Last February, State District Judge John Dietz said Texas has raised academic standards, but has not provided the money necessary for students to meet those standards.
“As the economist put it, there’s no free lunch,” Dietz said after hearing several months of evidence. "We either want increased standards and we’re willing to pay the price, or we don’t.”
Then, during last year’s legislative session, lawmakers restored about three-fourths of the money they had taken from school budgets in 2011 and they cut the number of tests students must take to graduate.
The state has said those actions have improved school districts’ bottom lines, so the judge should consider them before entering his final order.
But David Thompson, who represents some of the 600-plus districts suing the state, says lawmakers didn’t really solve the school finance system’s problems.
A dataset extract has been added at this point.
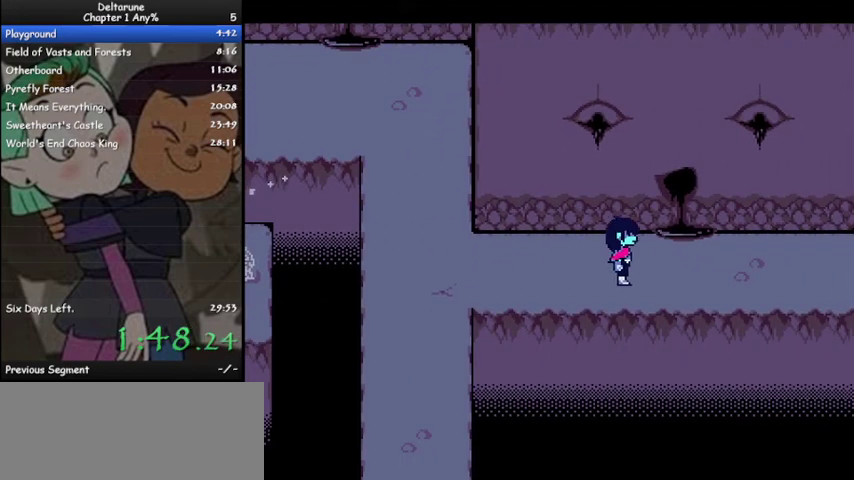
{"keys": ["ctrl", "right", "shift"], "events": []}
“You still have at least 40 percent of the districts, 40 percent of the kids today, whose funding is still below where it was during the 2010-2011 school years,” Thompson said. “So what the Legislature did was positive but certainly didn’t correct any of the fundamental problems with the structure of our system.”
Thompson says the amount of state funding still varies greatly from district to district and Texas still wants all children to be ready for college or a career when they graduate. He says the money provided doesn’t make that possible for all children.
“The evidence strongly shows at least for many children the system is still underfunded," Thompson said. "And the kids we see particularly struggling as we raise standards -- they’re kids that disproportionately come from low-income households."
He added: “Districts are saying 'We simply are struggling to find the resources we need for remediation.'"
This next round of testimony is expected to last two or three weeks.
The attorney general’s office, which is defending the state, has declined to comment on its position. But it has previously argued that student test scores and graduation rates have gone up and that’s proof the current system is working.